Purpose: : The mitogen-activated protein kinase kinase kinase 1 (MAP3K1) is crucial for eyelid morphogenesis. Loss of MAP3K1 in mice results in defective embryonic eyelid closure and an eye-open at birth (EOB) phenotype. We have previously shown that MAP3K1 regulates eyelid development at two levels. One level is the expression of MAP3K1, which is induced in the developing eyelid epithelial cells. Another level is the activity of MAP3K1, which is required to activate a JNK-c-JUN signaling cascade for eyelid closure. Previous in vitro studies show that RhoA, a member of the Rho GTPase family, may act on the second level, activating MAP3K1-mediated JNK pathways. This idea has never been tested in vivo. The current study uses an in vivo compound and cell type-specific gene knockout system and in vitro molecular biology to investigate the interaction between RhoA and MAP3K1 in eyelid development.

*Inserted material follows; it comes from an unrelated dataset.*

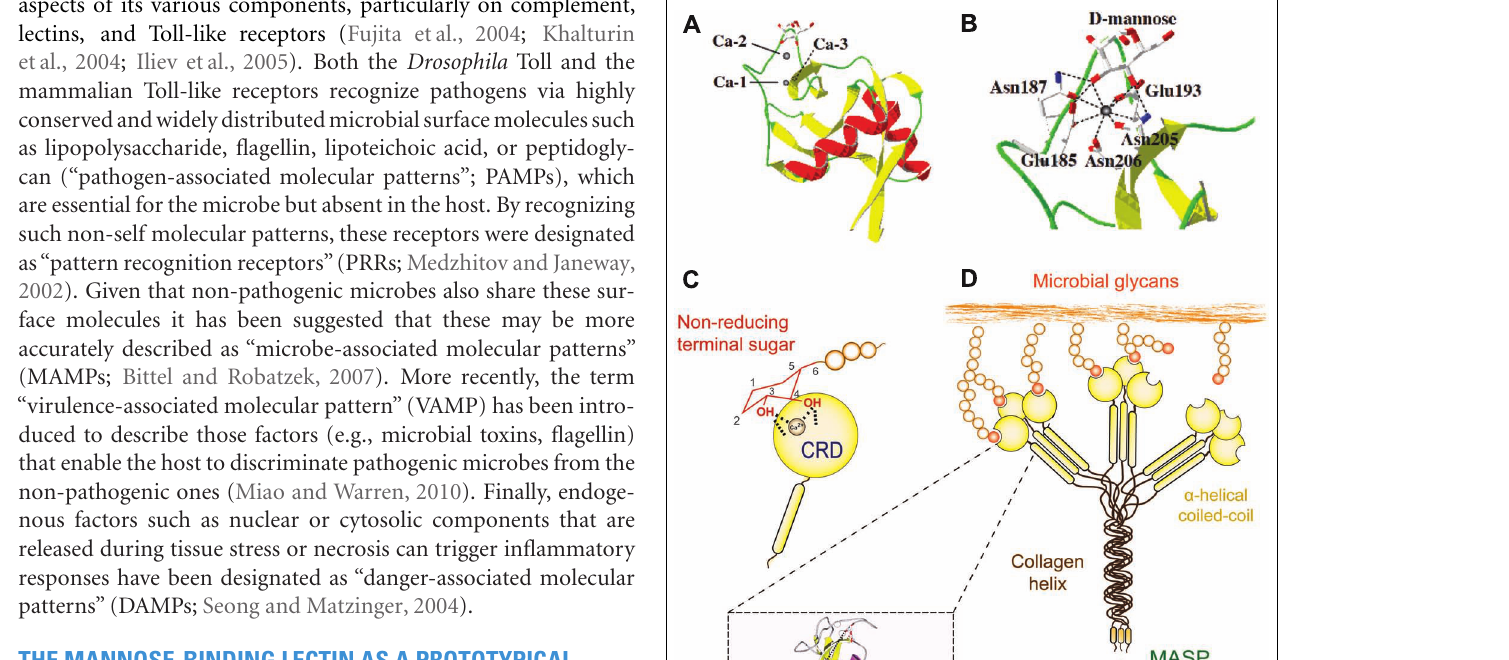
disulfide bridges at the bases of the loops. The residues C1 and C4 link β 5 and α 1 (the whole domain loop), while C2 and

Methods: : The double transgenic mice containing RhoA^floxconditional allele and Le-cre driver were mated with the Map3k1^+/ΔKD mice, in which the Map3k1^ΔKD allele contains a bacterial β-galactosidasegene knocked-in into the Map3k1 locus, replacing the exons coding for MAP3K1 kinase domain. As a result, the Map3k1^ΔKD allele produces a protein that lacks kinase activity and has its N-terminal domain fused to β-gal. The eyelid development in fetuses was examined at E17.5. MAP3K1 expression in the developing eyelids was evaluated by whole mount X-gal staining. Transient transfection was done using 293 cells with Map3k1-promoter-luc and various mammalian expression vectors for active and dominant negative RhoA and ROCKI and II, a protein kinase downstream of RhoA The cells were treated with colchicine, stimulus known to induce MAP3K1 expression, and luciferase activity was determined.

Results: : We found that MAP3K1 functionally interacted with RhoA in eyelid development. When RhoA is deleted in the developing eyelid epithelial cells, MAP3K1 became haploinsufficient for eyelid closure. Correspondingly, the RhoA ablation reduced MAP3K1 expression in the developing eyelids. In 293 cells, active RhoA stimulated the exogenous Map3k1-promoter-luc and endogenous MAP3K1 expression, whereas, dominate negative RhoA reduced Map3k1-promoter-luc activity induced by colchicine. Furthermore, ROCK also induced Map3k1-promoter-luc activity and the ROCK inhibitor blocked colchicines induced promoter activity and MAP3K1 expression.

Conclusions: : In addition to activating the MAP3K1-JNK pathways, RhoA can also crosstalk with MAP3K1 by activating its gene promoter and induces its expression.